13 von 25 Westen erfüllen die Norm EN 17353 nicht
Um die tatsächliche Wirksamkeit der auf dem Markt erhältlichen Westen zu prüfen, führten europäische Automobilclubs, darunter der ADAC, eine umfassende Studie durch. Insgesamt wurden 25 Modelle gemäß den Kriterien der Norm EN 17353 getestet. Die Produkte wurden anonym eingekauft: 20 online (Amazon, AliExpress) und 5 im stationären Handel (ATU, Bauhaus, OBI u.a.).
Es wurden zwei Testverfahren angewendet:
- ein Schnelltest mit einem visuellen 3M-Prüfkit,
- sowie ein zertifizierter photometrischer Labortest, der die Rückstrahlwerte aus verschiedenen Winkeln maß.
Die Ergebnisse sind eindeutig: 13 von 25 getesteten Westen erfüllten die Norm nicht. Alle nicht konformen Modelle stammten aus dem Online-Handel und wurden in China hergestellt.
Im Gegensatz dazu bestanden alle fünf im stationären Handel gekauften Westen die Tests problemlos.
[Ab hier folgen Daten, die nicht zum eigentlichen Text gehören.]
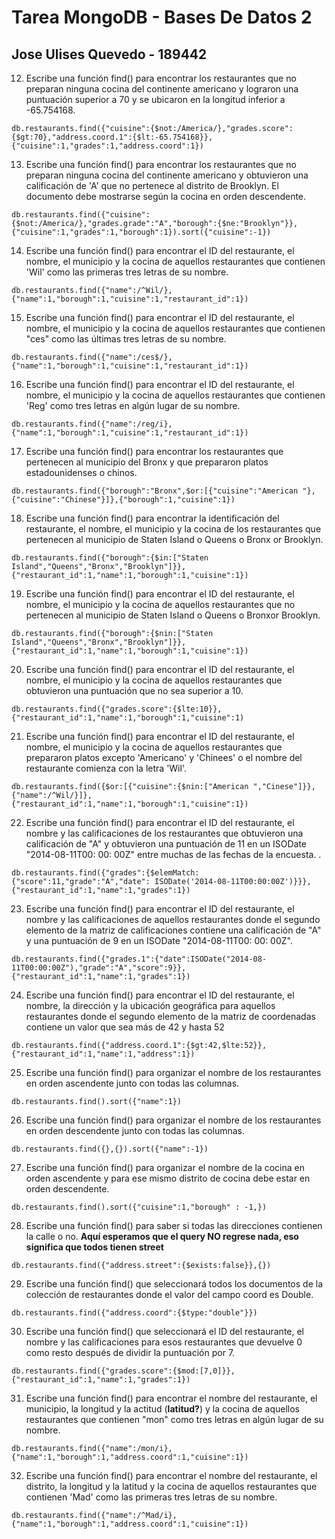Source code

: # Tarea MongoDB - Bases De Datos 2 #
## Jose Ulises Quevedo - 189442 ##

12. Escribe una función find() para encontrar los restaurantes que no preparan ninguna cocina del continente americano y lograron una puntuación superior a 70 y se ubicaron en la longitud inferior a -65.754168.


`db.restaurants.find({"cuisine":{$not:/America/},"grades.score":{$gt:70},"address.coord.1":{$lt:-65.754168}},{"cuisine":1,"grades":1,"address.coord":1})`


13. Escribe una función find() para encontrar los restaurantes que no preparan ninguna cocina del continente americano y obtuvieron una calificación de 'A' que no pertenece al distrito de Brooklyn. El documento debe mostrarse según la cocina en orden descendente.

`db.restaurants.find({"cuisine":{$not:/America/},"grades.grade":"A","borough":{$ne:"Brooklyn"}},{"cuisine":1,"grades":1,"borough":1}).sort({"cuisine":-1})`

14. Escribe una función find() para encontrar el ID del restaurante, el nombre, el municipio y la cocina de aquellos restaurantes que contienen 'Wil' como las primeras tres letras de su nombre.

`db.restaurants.find({"name":/^Wil/},{"name":1,"borough":1,"cuisine":1,"restaurant_id":1})`

15. Escribe una función find() para encontrar el ID del restaurante, el nombre, el municipio y la cocina de aquellos restaurantes que contienen "ces" como las últimas tres letras de su nombre.

`db.restaurants.find({"name":/ces$/},{"name":1,"borough":1,"cuisine":1,"restaurant_id":1})`


16. Escribe una función find() para encontrar el ID del restaurante, el nombre, el municipio y la cocina de aquellos restaurantes que contienen 'Reg' como tres letras en algún lugar de su nombre.

`db.restaurants.find({"name":/reg/i},{"name":1,"borough":1,"cuisine":1,"restaurant_id":1})`


17. Escribe una función find() para encontrar los restaurantes que pertenecen al municipio del Bronx y que prepararon platos estadounidenses o chinos.

`db.restaurants.find({"borough":"Bronx",$or:[{"cuisine":"American "},{"cuisine":"Chinese"}]},{"borough":1,"cuisine":1})`


18. Escribe una función find() para encontrar la identificación del restaurante, el nombre, el municipio y la cocina de los restaurantes que pertenecen al municipio de Staten Island o Queens o Bronx or Brooklyn.

`db.restaurants.find({"borough":{$in:["Staten Island","Queens","Bronx","Brooklyn"]}},{"restaurant_id":1,"name":1,"borough":1,"cuisine":1})`

19. Escribe una función find() para encontrar el ID del restaurante, el nombre, el municipio y la cocina de aquellos restaurantes que no pertenecen al municipio de Staten Island o Queens o Bronxor Brooklyn.

`db.restaurants.find({"borough":{$nin:["Staten Island","Queens","Bronx","Brooklyn"]}},{"restaurant_id":1,"name":1,"borough":1,"cuisine":1})`

20. Escribe una función find() para encontrar el ID del restaurante, el nombre, el municipio y la cocina de aquellos restaurantes que obtuvieron una puntuación que no sea superior a 10.


`db.restaurants.find({"grades.score":{$lte:10}},{"restaurant_id":1,"name":1,"borough":1,"cuisine":1)`

21. Escribe una función find() para encontrar el ID del restaurante, el nombre, el municipio y la cocina de aquellos restaurantes que prepararon platos excepto 'Americano' y 'Chinees' o el nombre del restaurante comienza con la letra 'Wil'.


`db.restaurants.find({$or:[{"cuisine":{$nin:["American ","Cinese"]}},{"name":/^Wil/}]},{"restaurant_id":1,"name":1,"borough":1,"cuisine":1})`

22. Escribe una función find() para encontrar el ID del restaurante, el nombre y las calificaciones de los restaurantes que obtuvieron una calificación de "A" y obtuvieron una puntuación de 11 en un ISODate "2014-08-11T00: 00: 00Z" entre muchas de las fechas de la encuesta. .

`db.restaurants.find({"grades":{$elemMatch:{"score":11,"grade":"A","date": ISODate('2014-08-11T00:00:00Z')}}},{"restaurant_id":1,"name":1,"grades":1})`

23. Escribe una función find() para encontrar el ID del restaurante, el nombre y las calificaciones de aquellos restaurantes donde el segundo elemento de la matriz de calificaciones contiene una calificación de "A" y una puntuación de 9 en un ISODate "2014-08-11T00: 00: 00Z".

`db.restaurants.find({"grades.1":{"date":ISODate("2014-08-11T00:00:00Z"),"grade":"A","score":9}},{"restaurant_id":1,"name":1,"grades":1})`


24. Escribe una función find() para encontrar el ID del restaurante, el nombre, la dirección y la ubicación geográfica para aquellos restaurantes donde el segundo elemento de la matriz de coordenadas contiene un valor que sea más de 42 y hasta 52

`db.restaurants.find({"address.coord.1":{$gt:42,$lte:52}},{"restaurant_id":1,"name":1,"address":1})`

25. Escribe una función find() para organizar el nombre de los restaurantes en orden ascendente junto con todas las columnas.

`db.restaurants.find().sort({"name":1})`

26. Escribe una función find() para organizar el nombre de los restaurantes en orden descendente junto con todas las columnas.


`db.restaurants.find({},{}).sort({"name":-1})`

27. Escribe una función find() para organizar el nombre de la cocina en orden ascendente y para ese mismo distrito de cocina debe estar en orden descendente.

 `db.restaurants.find().sort({"cuisine":1,"borough" : -1,})`


28. Escribe una función find() para saber si todas las direcciones contienen la calle o no. **Aquí esperamos que el query NO regrese nada, eso significa  que todos tienen street**

`db.restaurants.find({"address.street":{$exists:false}},{})`

29. Escribe una función find() que seleccionará todos los documentos de la colección de restaurantes donde el valor del campo coord es Double.

`db.restaurants.find({"address.coord":{$type:"double"}})`

30. Escribe una función find() que seleccionará el ID del restaurante, el nombre y las calificaciones para esos restaurantes que devuelve 0 como resto después de dividir la puntuación por 7.



`db.restaurants.find({"grades.score":{$mod:[7,0]}},{"restaurant_id":1,"name":1,"grades":1})`

31. Escribe una función find() para encontrar el nombre del restaurante, el municipio, la longitud y la actitud (**latitud?**) y la cocina de aquellos restaurantes que contienen "mon" como tres letras en algún lugar de su nombre.



`db.restaurants.find({"name":/mon/i},{"name":1,"borough":1,"address.coord":1,"cuisine":1})`

32. Escribe una función find() para encontrar el nombre del restaurante, el distrito, la longitud y la latitud y la cocina de aquellos restaurantes que contienen 'Mad' como las primeras tres letras de su nombre.



`db.restaurants.find({"name":/^Mad/i},{"name":1,"borough":1,"address.coord":1,"cuisine":1})`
Ein hoher Preis ist keine Garantie
Entgegen der verbreiteten Annahme sind normgerechte Westen nicht unbedingt teurer. Der Durchschnittspreis für konforme Westen liegt bei 4,71 €, gegenüber 3,24 € für nicht konforme Modelle. Der durchschnittliche Gesamtpreis beträgt 3,94 €, und Westen aus dem stationären Handel kosten im Schnitt 3,85 €, oft weniger als die online angebotenen.
Angesichts dieser Ergebnisse wird empfohlen, die Reflexionsfähigkeit bereits vorhandener Westen zu überprüfen, beim Kauf den stationären Handel zu bevorzugen, auf ein eingenähtes Etikett mit Hinweis auf die Norm EN 17353 zu achten und die Retroreflexion mit einer Lampe oder dem Blitz eines Smartphones zu testen.
Dieser Test verdeutlicht eine besorgniserregende Realität: Mehr als die Hälfte der online verkauften Kinderwesten bietet unzureichenden Schutz. Mit Blick auf die bevorstehende Winterzeit ist die Wahl zuverlässiger Produkte entscheidend. Der stationäre Handel erweist sich dabei als verlässliche Wahl – sowohl in puncto Qualität als auch Preis. Denn in Sachen Sicherheit gilt: Vorsicht ist besser als Nachsicht – und besser sichtbar als unsichtbar.
Was ist mit der Norm EN 1150?
Im Handel sind weiterhin Sicherheitswesten mit der Norm EN 1150 erhältlich. Dabei handelt es sich um eine veraltete Norm, die durch EN 17353 ersetzt wurde. Letztere ist aktueller, klarer definiert und besser auf moderne Anforderungen abgestimmt. Sie bietet einen verbesserten Sichtschutz in verschiedenen Situationen – ohne zwischen Berufs- und Alltagskleidung zu unterscheiden. Für Kinderwarnwesten gilt daher heute eindeutig: EN 17353 ist der neue Standard.